Monitoring Parameters

Pain relief, respiratory and mental status, blood pressure; signs or symptoms of hypogonadism or hypoadrenalism (Brennan 2013)

Alternate recommendations: Chronic pain (long-term therapy outside of end-of-life or palliative care, active cancer treatment, sickle cell disease, or medication-assisted treatment for opioid use disorder): Evaluate benefits/risks of opioid therapy within 1 to 4 weeks of treatment initiation and with dose increases. Re-evaluate benefits/risks every 3 months during therapy or more frequently in patients at increased risk of overdose or opioid use disorder. Urine drug testing is recommended prior to initiation and re-checking should be considered at least yearly (includes controlled prescription medications and illicit drugs of abuse). State prescription drug monitoring program (PDMP) data should be reviewed by clinicians prior to initiation and periodically during therapy (frequency ranging from every prescription to every 3 months) (Dowell [CDC 2016]).

Pregnancy Risk Factor

C

Pregnancy Considerations

Animal reproduction studies have not been conducted with this combination. Morphine crosses the human placenta. The frequency of congenital malformations has not been reported to be greater than expected in children from mothers treated with morphine during pregnancy. However, following in utero exposure, infants may exhibit withdrawal, decreased brain volume (reversible), small size, decreased ventilatory response to CO2, and increased risk of sudden infant death syndrome.
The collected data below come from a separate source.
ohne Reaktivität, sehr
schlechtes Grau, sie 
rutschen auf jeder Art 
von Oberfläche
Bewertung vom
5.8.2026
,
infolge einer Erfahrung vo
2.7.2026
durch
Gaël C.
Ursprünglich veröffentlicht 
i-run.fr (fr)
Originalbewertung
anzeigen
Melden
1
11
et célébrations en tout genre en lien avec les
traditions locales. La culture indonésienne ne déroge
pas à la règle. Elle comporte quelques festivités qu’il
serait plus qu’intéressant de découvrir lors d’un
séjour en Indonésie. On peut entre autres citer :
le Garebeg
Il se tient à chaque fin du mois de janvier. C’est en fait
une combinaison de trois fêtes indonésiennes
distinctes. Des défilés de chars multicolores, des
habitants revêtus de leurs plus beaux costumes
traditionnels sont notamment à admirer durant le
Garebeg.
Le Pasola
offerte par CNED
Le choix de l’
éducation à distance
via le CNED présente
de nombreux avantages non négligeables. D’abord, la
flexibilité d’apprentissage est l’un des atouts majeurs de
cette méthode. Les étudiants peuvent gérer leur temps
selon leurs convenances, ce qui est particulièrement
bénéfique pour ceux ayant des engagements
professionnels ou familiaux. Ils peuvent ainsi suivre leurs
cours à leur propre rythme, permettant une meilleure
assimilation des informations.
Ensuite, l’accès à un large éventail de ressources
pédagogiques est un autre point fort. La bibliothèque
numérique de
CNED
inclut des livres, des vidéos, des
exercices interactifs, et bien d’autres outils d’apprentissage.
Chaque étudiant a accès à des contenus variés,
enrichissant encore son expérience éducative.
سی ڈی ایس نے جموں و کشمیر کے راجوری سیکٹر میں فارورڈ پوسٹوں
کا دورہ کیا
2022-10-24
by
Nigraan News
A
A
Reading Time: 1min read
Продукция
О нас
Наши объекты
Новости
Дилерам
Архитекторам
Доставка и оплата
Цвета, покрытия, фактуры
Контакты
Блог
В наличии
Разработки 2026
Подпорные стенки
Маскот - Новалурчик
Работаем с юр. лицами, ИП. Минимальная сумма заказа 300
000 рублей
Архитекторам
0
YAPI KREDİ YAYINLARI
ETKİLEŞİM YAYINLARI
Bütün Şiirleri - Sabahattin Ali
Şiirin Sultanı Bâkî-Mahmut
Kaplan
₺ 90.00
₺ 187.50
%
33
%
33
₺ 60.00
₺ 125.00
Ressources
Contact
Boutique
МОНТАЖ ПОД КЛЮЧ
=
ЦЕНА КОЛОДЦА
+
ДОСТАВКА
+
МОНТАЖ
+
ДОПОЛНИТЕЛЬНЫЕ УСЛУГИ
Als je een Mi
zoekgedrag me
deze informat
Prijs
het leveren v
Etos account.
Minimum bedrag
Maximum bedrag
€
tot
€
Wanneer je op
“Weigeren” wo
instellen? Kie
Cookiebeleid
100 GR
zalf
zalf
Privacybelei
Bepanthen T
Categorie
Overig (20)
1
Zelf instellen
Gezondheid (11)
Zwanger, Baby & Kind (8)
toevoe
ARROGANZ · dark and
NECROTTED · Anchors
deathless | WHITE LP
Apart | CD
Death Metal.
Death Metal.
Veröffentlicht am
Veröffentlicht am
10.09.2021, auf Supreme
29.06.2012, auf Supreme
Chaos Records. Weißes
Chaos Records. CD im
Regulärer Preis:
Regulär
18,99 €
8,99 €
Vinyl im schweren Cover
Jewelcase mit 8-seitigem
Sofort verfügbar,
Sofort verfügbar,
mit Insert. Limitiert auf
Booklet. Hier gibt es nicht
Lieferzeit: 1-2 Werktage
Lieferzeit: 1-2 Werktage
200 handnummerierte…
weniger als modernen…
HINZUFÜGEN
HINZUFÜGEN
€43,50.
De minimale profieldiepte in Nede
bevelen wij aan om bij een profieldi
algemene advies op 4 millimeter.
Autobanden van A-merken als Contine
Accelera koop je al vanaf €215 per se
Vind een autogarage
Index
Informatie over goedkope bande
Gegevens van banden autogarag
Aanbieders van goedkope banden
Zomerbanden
[US Boxed Warning]: Prolonged maternal use of opioids during pregnancy can cause neonatal withdrawal syndrome in the newborn which may be life-threatening if not recognized and treated according to protocols developed by neonatology experts. If prolonged opioid therapy is required in a pregnant woman, ensure treatment is available and warn patient of risk to the neonate. Signs and symptoms include irritability, hyperactivity and abnormal sleep pattern, high pitched cry, tremor, vomiting, diarrhea and failure to gain weight. Onset, duration and severity depend on the drug used, duration of use, maternal dose, and rate of drug elimination by the newborn.

Long-term opioid use may cause secondary hypogonadism, which may lead to sexual dysfunction or infertility (Brennan, 2013).

Patient Education

• Discuss specific use of drug and side effects with patient as it relates to treatment. (HCAHPS: During this hospital stay, were you given any medicine that you had not taken before? Before giving you any new medicine, how often did hospital staff tell you what the medicine was for? How often did hospital staff describe possible side effects in a way you could understand?)

• Patient may experience headache or xerostomia. Have patient report immediately to prescriber severe dizziness, syncope, significant nausea, intolerable constipation, angina, tachycardia, considerable fatigue, or severe dyspepsia (HCAHPS).

• Educate patient about signs of a significant reaction (eg, wheezing; chest tightness; fever; itching; bad cough; blue skin color; seizures; or swelling of face, lips, tongue, or throat). Note: This is not a comprehensive list of all side effects. Patient should consult prescriber for additional questions.

Intended Use and Disclaimer: Should not be printed and given to patients. This information is intended to serve as a concise initial reference for healthcare professionals to use when discussing medications with a patient. You must ultimately rely on your own discretion, experience and judgment in diagnosing, treating and advising patients.